The argument usually given is that there is no alternative. This is not true. Leaving the euro and bringing back the drachma is an alternative, however disruptive this may prove to be.
Leaving the euro would spark a financial and political crisis, but ultimately, this move would almost certainly leave Greece better-off than staying on its current deadend path. With a devalued currency, Greece would become much more attractive as a tourist destination. Its agricultural exports would be much more competitive in the European Union and elsewhere.
It would be necessary to renegotiate debts. Where this can't be done, there will inevitably be many bankruptcies for those with large euro-denominated debts. This process will not be pretty, but there can be little doubt: at this point, it is the better path forward.
The model here is Argentina. After it defaulted and broke its currency link with the dollar at the end of 2001, its economy plummeted for three months. It stabilized in the second quarter of 2002 and then began six and half years of solid growth that was only derailed by world economic crisis in 2009.
There are reasons why Greece will have a more difficult path than Argentina; most importantly, Argentina always kept its own currency. But even if Greece can only achieve half the pace of growth sustained by Argentina, its prospects by going this route look far better than staying in the euro.
There is an alternative path that would be preferable to Greece leaving the euro: this would be the path where the ECB abandons its austerity path altogether. This would involve some sort of ECB guarantee for the debt of Greece and other heavily indebted countries, a relaxation of budget restrictions across the eurozone and, most importantly, a commitment to sustain a higher rate of inflation in Germany and other core eurozone countries. The latter is essential since it is the only way that Greece and other peripheral countries will be able to regain competitiveness if they stay in the euro.

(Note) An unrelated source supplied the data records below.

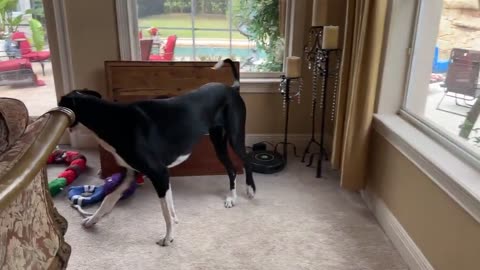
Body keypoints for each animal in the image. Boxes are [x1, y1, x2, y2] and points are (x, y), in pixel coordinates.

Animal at [57, 58, 255, 246]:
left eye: (60, 104)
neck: (111, 119)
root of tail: (232, 88)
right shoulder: (133, 173)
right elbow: (110, 198)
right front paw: (92, 220)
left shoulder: (159, 173)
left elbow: (165, 212)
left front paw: (168, 237)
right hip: (218, 143)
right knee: (231, 169)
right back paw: (232, 198)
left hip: (234, 137)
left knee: (246, 160)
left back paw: (250, 190)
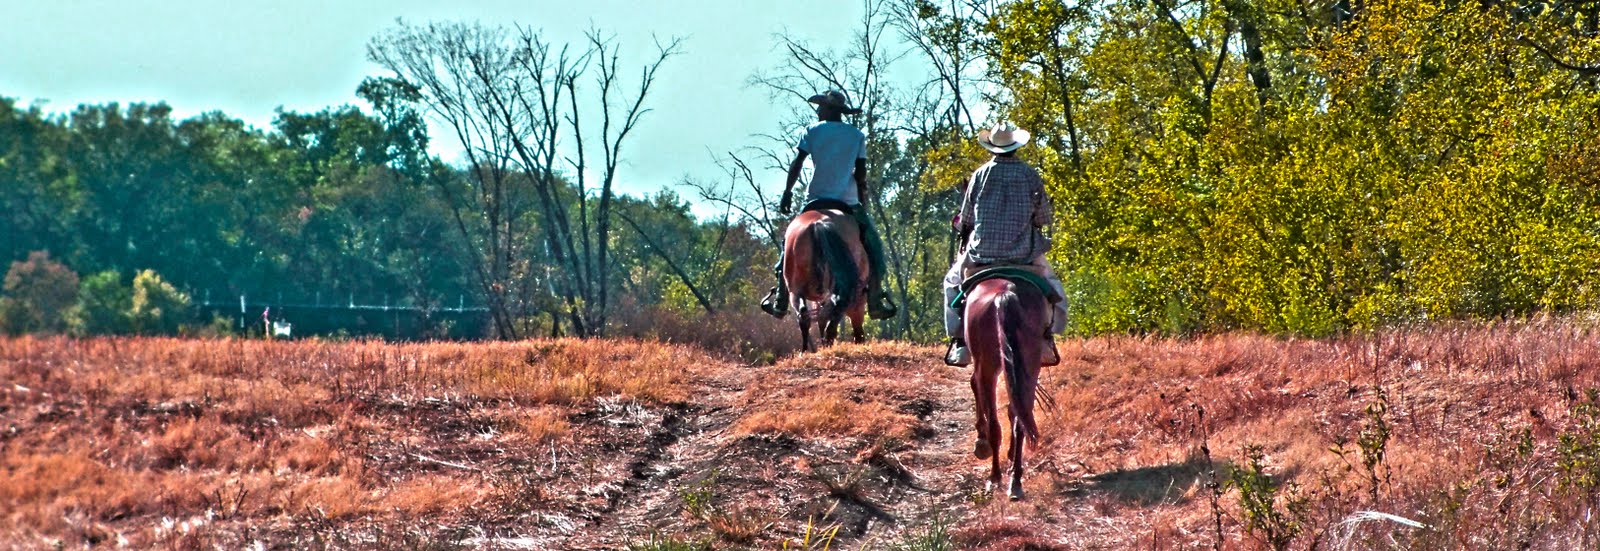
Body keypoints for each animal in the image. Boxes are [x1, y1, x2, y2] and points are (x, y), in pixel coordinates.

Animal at [960, 277, 1049, 496]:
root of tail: (1004, 294)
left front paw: (981, 442)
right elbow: (1014, 411)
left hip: (988, 367)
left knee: (995, 425)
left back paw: (995, 476)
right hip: (1029, 365)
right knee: (1021, 421)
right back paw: (1015, 481)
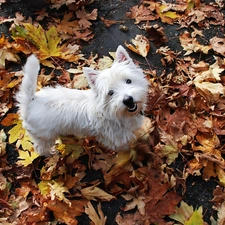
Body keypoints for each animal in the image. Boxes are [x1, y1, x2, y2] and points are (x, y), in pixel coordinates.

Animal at [16, 44, 149, 156]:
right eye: (110, 93)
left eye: (128, 81)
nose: (128, 100)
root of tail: (30, 103)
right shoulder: (117, 139)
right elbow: (125, 147)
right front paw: (132, 151)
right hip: (44, 136)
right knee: (40, 148)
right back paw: (51, 153)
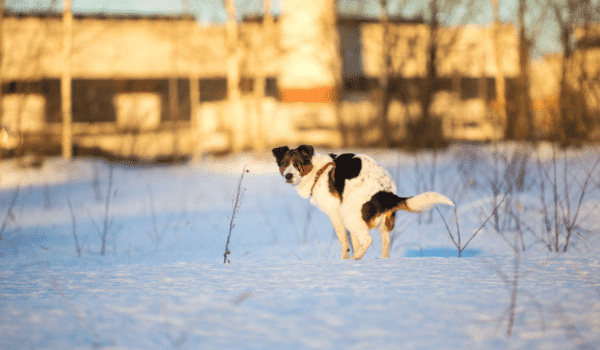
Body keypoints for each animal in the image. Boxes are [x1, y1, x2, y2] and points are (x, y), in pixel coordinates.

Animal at [274, 145, 454, 260]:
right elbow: (354, 241)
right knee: (385, 242)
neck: (318, 171)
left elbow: (345, 242)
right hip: (382, 222)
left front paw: (345, 260)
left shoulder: (334, 213)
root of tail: (387, 193)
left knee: (368, 240)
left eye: (297, 164)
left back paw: (356, 258)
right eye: (284, 165)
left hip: (347, 212)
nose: (288, 176)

Two weeks ago, the possibility of this sort of change of course seemed far-fetched. Today, it still seems unlikely – but following the elections in Greece and the defeat of Sarkozy in France, a major change in course is beginning to look like a possibility.
The leadership of the ECB and Germany may not recognize it, but their current path is unsustainable. The only question is whether they can adjust before the institutions of Europe begin to collapse around them. On Sunday, the voters in Greece gave this message as clearly as possible.